Future of land where homeless camp sits is up to property owners | News
PONTE VEDRA, Fla. -- E.J. Wall is a 20-year-old who visits and prays with the homeless in Jacksonville Beach and Ponte Vedra.
"I just preach the gospel and preach love," Wall said humbly.
He used to prayed with Luther -- also known as Lutea -- Hardmon.
"He was a really nice gentleman," Wall said.
Hardmon was the homeless 35-year-old who died after police say his girlfriend, Brenda Muniz, 28, stabbed him in a wooded area just behind the Target shopping center Sunday.
"It used to be a [homeless] camp with tents and thick brush, but now it's a vast open hangout," Wall explained.
Some of it is still wooded.
According to our research, the landowners of the six-acre parcel behind the shopping center are Southeastern Property and Perry Family Properties.
According to a public records search, Southeastern Property is managed by Toney Sleiman of Jacksonville and Perry Family Properties is made up of family members who live out of town.
Eva Zwack is with Perry Family Properties. On the phone Tuesday, she told First Coast News she knew there had been homeless people around the property in the past.
She also said there is a lawsuit between her family and Sleiman over creating a partition line on the property. Zwack said that as far as doing anything with the homeless on the property, "our hands are tied" because of the ongoing lawsuit.
FCN tried to reach Sleiman for comment, but did not hear back from him.
For now, police say they can't go onto the property without the owners' permission to tell the homeless they are trespassing.
So it appears the land -- for now -- will remain the way it is.

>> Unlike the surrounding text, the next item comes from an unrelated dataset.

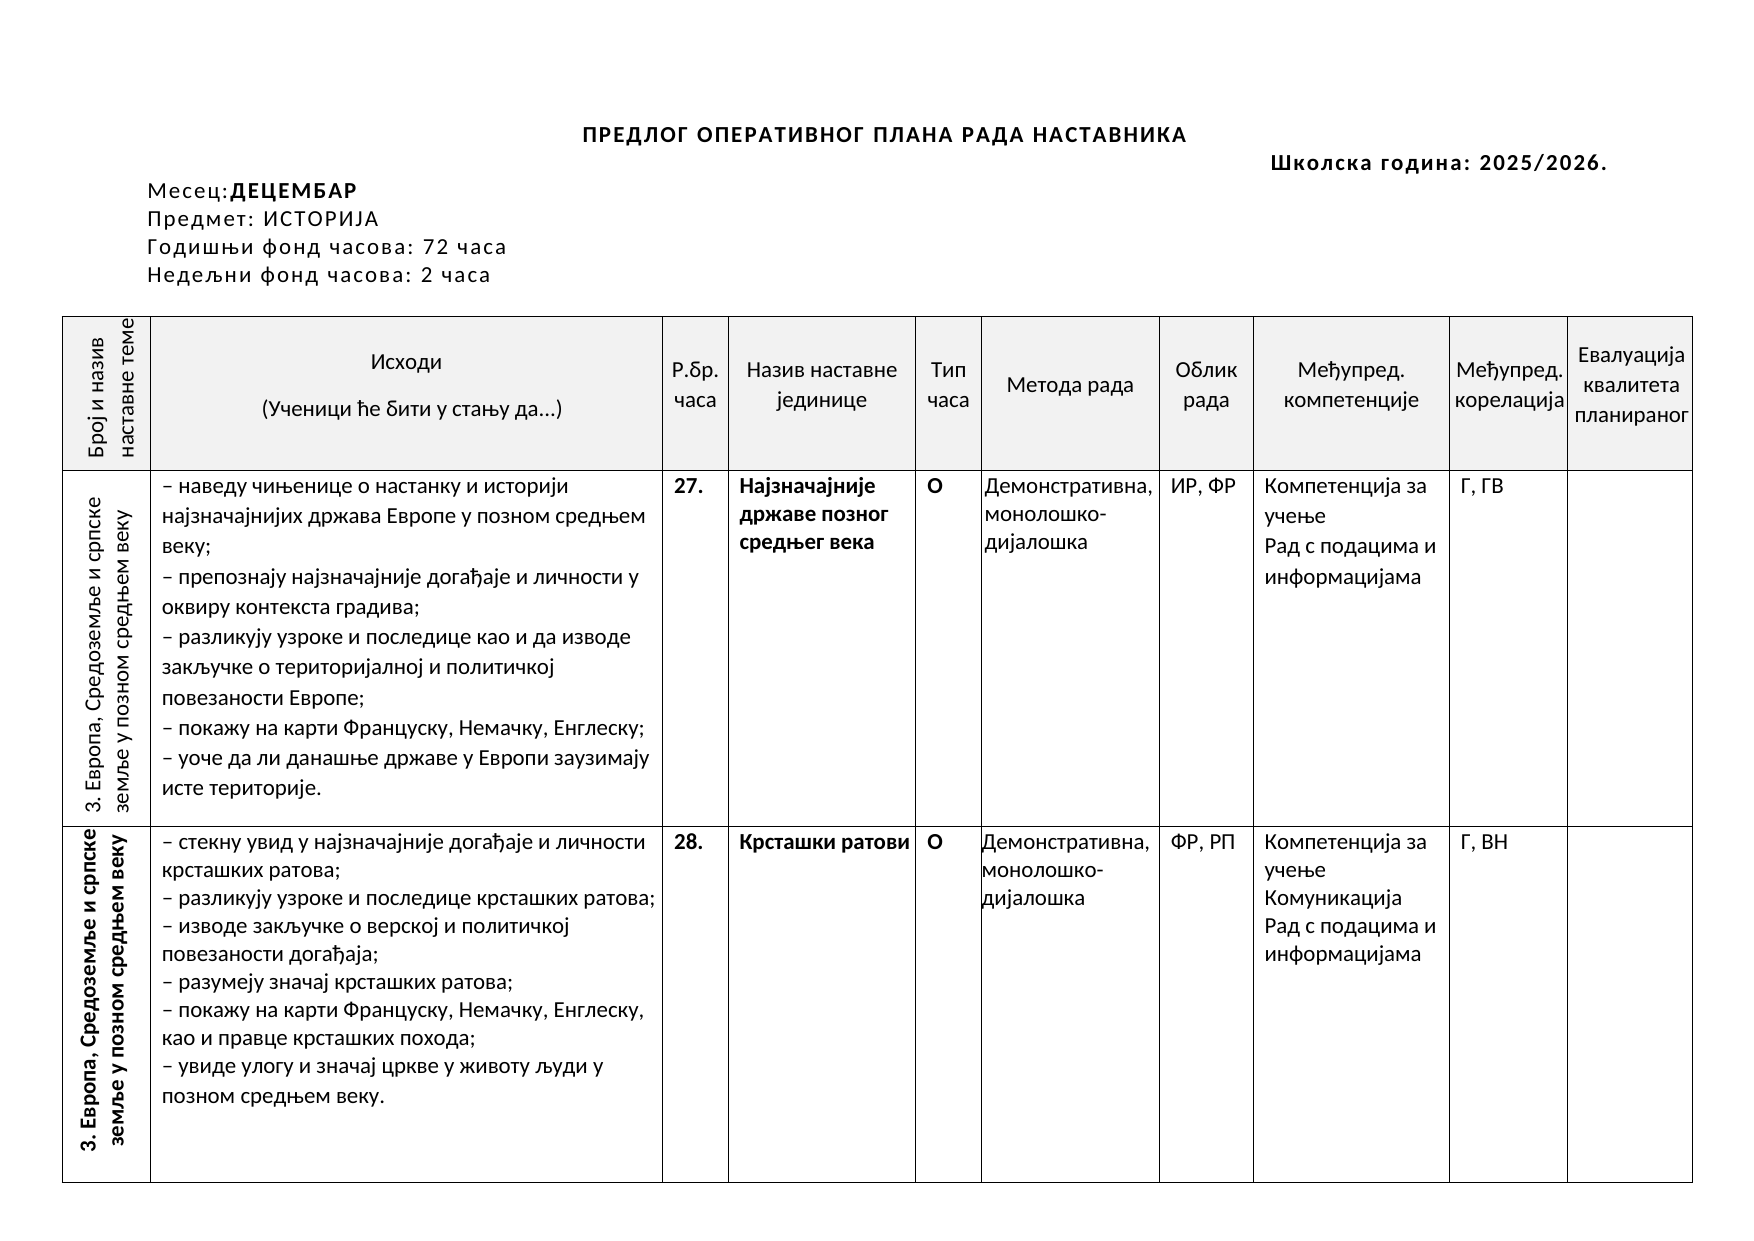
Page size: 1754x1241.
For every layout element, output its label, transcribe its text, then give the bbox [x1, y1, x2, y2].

table_cell ИР, ФР [1160, 471, 1253, 826]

Wall described it as "an area for [homeless people] to hang out really."
Corporal Catherine Payne with the St. Johns County Sheriff's Office said homeless camps do not necessarily have more criminal activity. However, she said when a crime occurs within or near homeless camps, it grabs the public's attention.
While praying with and getting to know the homeless here, Wall said he's learned something he wants others to know.
"They're relatively really nice people. I've hung out with them. As most people do, they have their moments."